A las propuestas de los jóvenes, Buenos Aires Photo sumó Wunderkammer, el sector dedicado exclusivamente a la fotografía antigua. Un abismo los separa. Pero el universo de los álbumes fotográficos, daguerrotipos y otras técnicas decimonónicas resulta fascinante, permite ver cómo era nuestra sociedad decimonónica y cuál era el rostro de los personajes de nuestra historia.

La Colección Vertanesian recorre con piezas únicas los primeros veinticinco años de la fotografía como género. En ediciones anteriores la feria marcó un positivo avance para la fotografía argentina con sus planes de difusión y hoy vuelve para despertar el interés de los coleccionistas y el público en general que, ¿por qué negarlo? hasta hace poco más de una década permanecía indiferente.

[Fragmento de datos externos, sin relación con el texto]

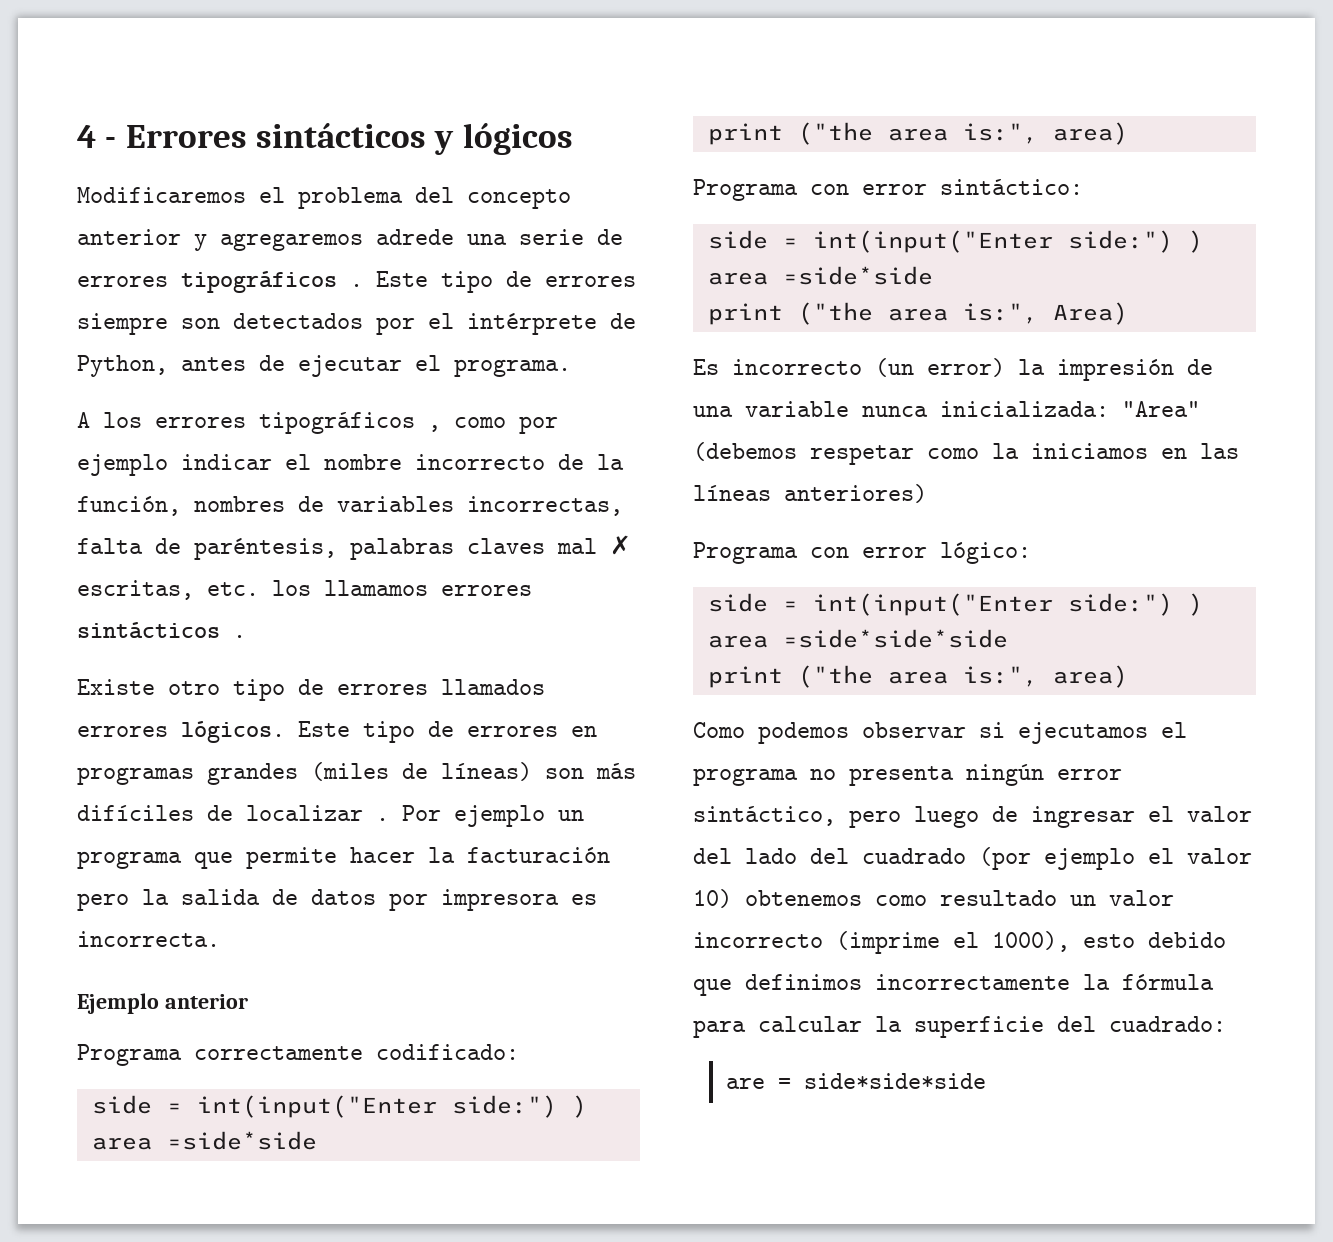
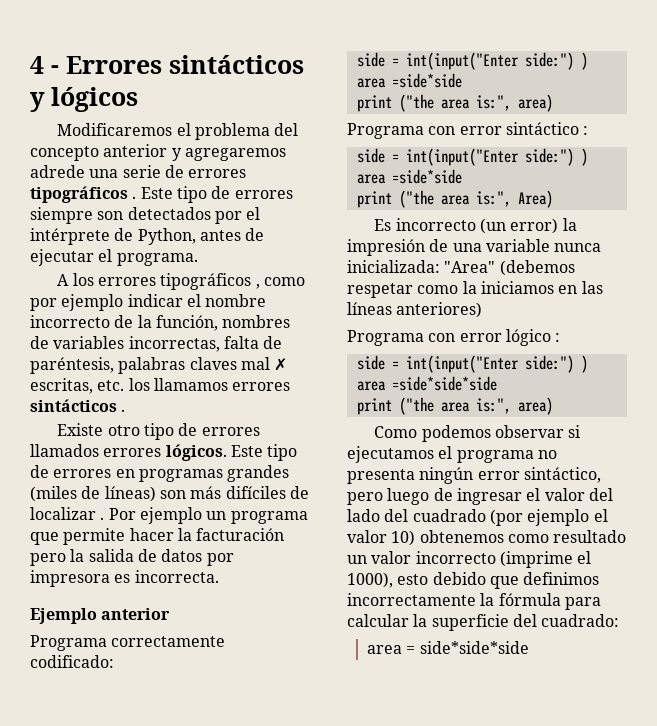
[940,179,1083,195] sintáctico: -> [505,122,589,135] sintáctico :
[940,542,1031,564] lógico: -> [505,329,561,346] lógico :
[726,1078,766,1089] are -> [366,645,402,654] area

El mercado de Buenos Aires Photo, como el del resto del mundo, crece en la medida que aumenta el gusto por la fotografía y los conocimientos de los compradores. En este sentido, vale la pena destacar el intenso trabajo de difusión acerca de los principios básicos para iniciarse en este mercado que encararon desde hace años artistas como Sara Facio o Juan Travnik, entre otros, además de las galerías e instituciones.